[Job item]: Copy the lines word for word. Begin at the line that contains "Aggiungi al carrello" and end with the final line of the data.

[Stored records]

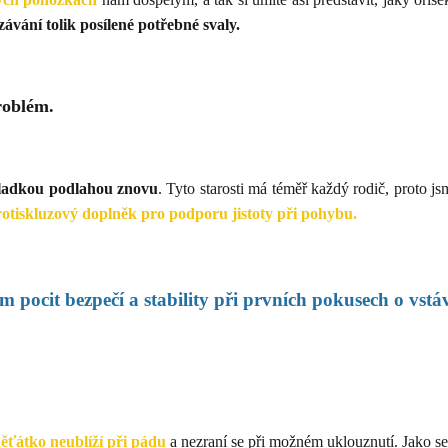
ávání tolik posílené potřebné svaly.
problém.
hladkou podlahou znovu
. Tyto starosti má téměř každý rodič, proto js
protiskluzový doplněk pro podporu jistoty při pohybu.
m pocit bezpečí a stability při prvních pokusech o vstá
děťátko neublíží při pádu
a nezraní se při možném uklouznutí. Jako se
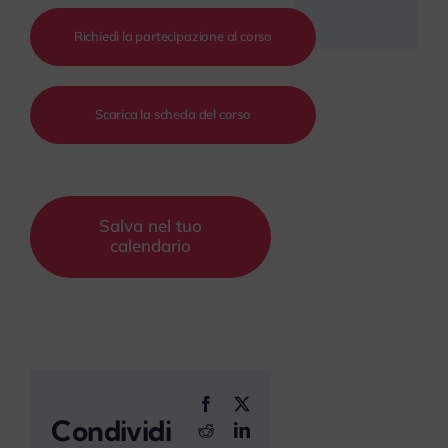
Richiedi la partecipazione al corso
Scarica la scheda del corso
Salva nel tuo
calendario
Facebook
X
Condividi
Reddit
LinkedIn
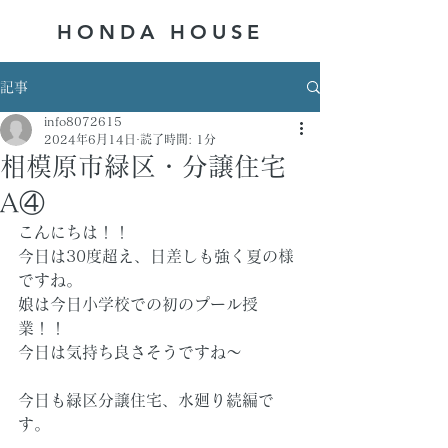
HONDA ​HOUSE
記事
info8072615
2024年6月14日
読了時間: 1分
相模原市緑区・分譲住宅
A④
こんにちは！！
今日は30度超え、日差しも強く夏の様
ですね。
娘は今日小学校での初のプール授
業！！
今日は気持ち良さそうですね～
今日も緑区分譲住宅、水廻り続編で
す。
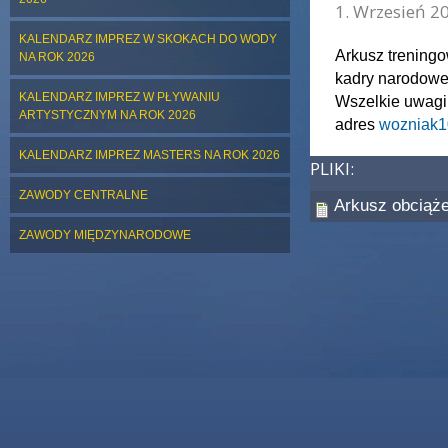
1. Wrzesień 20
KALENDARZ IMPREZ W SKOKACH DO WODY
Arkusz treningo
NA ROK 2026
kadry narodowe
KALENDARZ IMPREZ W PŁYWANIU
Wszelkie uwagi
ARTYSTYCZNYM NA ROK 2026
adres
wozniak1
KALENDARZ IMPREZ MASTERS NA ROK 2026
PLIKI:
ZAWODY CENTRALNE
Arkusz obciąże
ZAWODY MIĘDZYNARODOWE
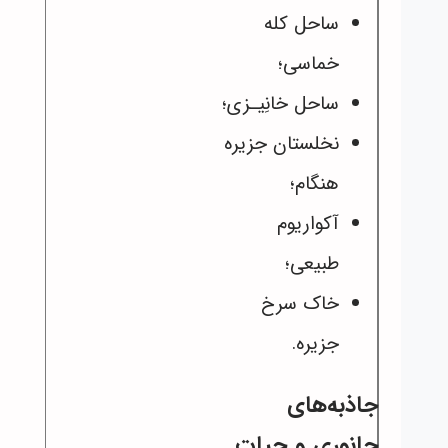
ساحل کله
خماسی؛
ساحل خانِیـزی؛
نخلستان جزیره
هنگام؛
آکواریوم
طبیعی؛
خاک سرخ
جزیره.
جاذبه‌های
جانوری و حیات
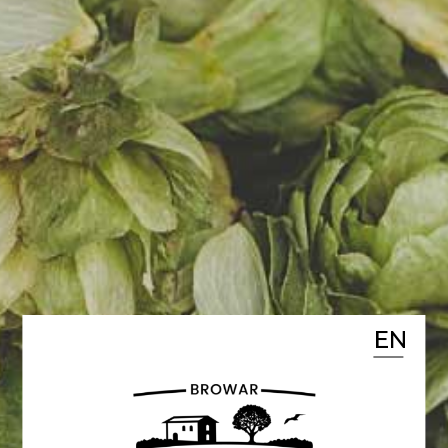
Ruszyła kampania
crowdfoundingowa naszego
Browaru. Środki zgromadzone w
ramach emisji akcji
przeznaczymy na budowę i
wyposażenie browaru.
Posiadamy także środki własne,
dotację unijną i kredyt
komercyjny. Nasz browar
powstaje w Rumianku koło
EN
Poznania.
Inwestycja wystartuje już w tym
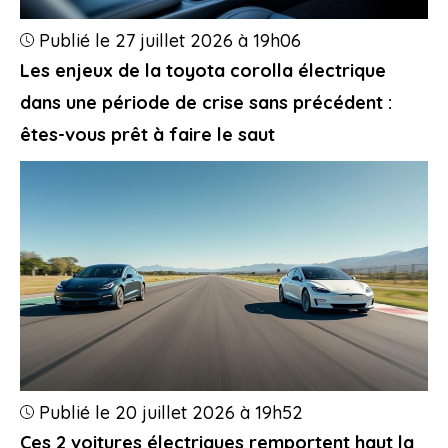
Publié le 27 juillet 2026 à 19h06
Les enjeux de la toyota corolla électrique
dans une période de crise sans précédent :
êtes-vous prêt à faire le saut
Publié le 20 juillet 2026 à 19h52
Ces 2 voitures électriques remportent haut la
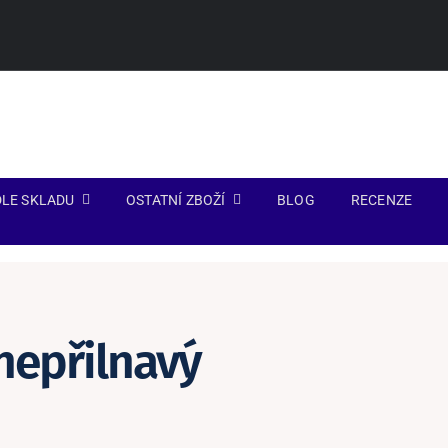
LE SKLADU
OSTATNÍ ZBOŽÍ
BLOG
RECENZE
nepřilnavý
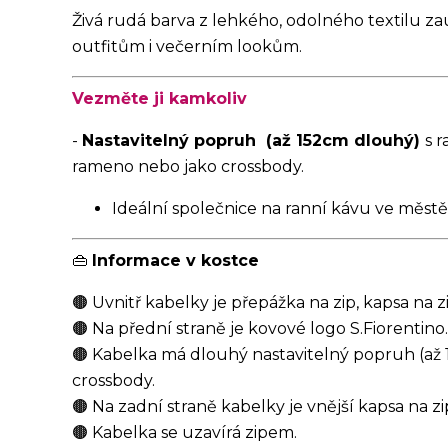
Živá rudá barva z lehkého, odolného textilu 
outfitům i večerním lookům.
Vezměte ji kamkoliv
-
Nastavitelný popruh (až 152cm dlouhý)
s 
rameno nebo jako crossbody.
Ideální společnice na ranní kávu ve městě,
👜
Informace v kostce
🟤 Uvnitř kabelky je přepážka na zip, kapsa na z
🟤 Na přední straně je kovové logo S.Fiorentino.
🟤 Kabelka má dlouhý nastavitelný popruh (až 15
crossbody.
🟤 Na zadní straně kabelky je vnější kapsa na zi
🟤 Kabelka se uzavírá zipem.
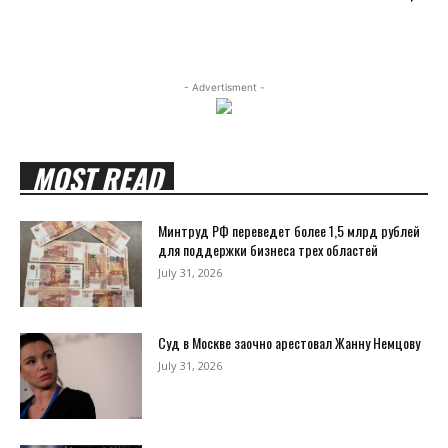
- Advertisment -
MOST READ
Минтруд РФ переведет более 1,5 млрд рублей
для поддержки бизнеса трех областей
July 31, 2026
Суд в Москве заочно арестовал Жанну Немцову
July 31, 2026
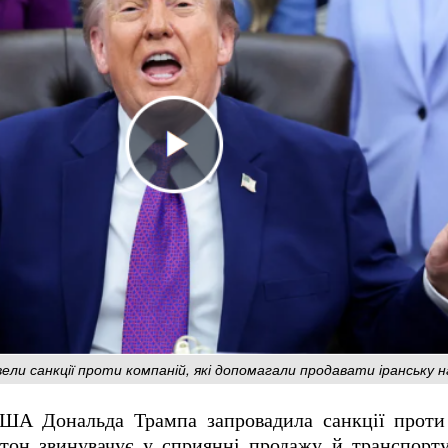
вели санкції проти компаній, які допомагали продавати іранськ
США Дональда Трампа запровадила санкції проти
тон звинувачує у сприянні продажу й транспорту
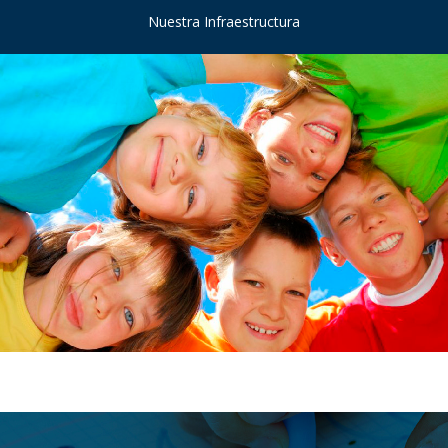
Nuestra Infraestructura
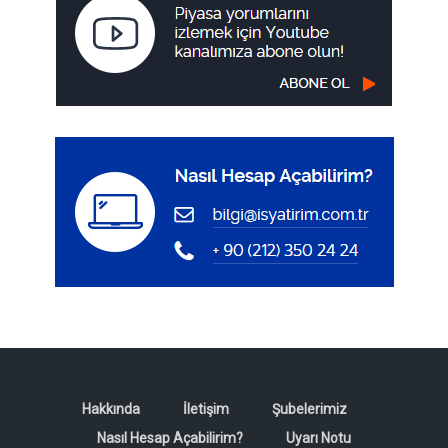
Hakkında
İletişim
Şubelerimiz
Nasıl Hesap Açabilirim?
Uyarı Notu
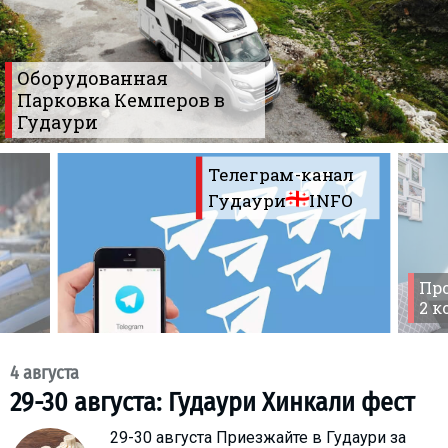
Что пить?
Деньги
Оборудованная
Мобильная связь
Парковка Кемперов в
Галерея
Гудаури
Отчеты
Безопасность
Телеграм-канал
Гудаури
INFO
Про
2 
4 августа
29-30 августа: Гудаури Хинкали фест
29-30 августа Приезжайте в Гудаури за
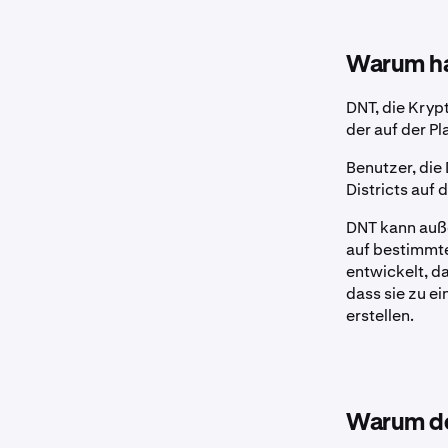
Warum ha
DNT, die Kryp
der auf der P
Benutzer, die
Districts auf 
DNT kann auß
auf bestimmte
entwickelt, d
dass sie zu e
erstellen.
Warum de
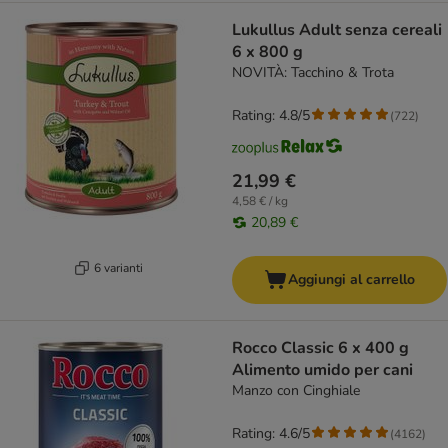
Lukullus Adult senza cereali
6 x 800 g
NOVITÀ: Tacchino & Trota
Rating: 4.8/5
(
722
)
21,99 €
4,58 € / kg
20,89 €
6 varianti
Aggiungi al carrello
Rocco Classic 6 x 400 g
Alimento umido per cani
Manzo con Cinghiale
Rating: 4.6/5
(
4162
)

[Answer to this exercise]:
Aggiungi al carrello
Rocco Classic 6 x 400 g
Alimento umido per cani
Manzo con Cinghiale
Rating: 4.6/5
(
4162
)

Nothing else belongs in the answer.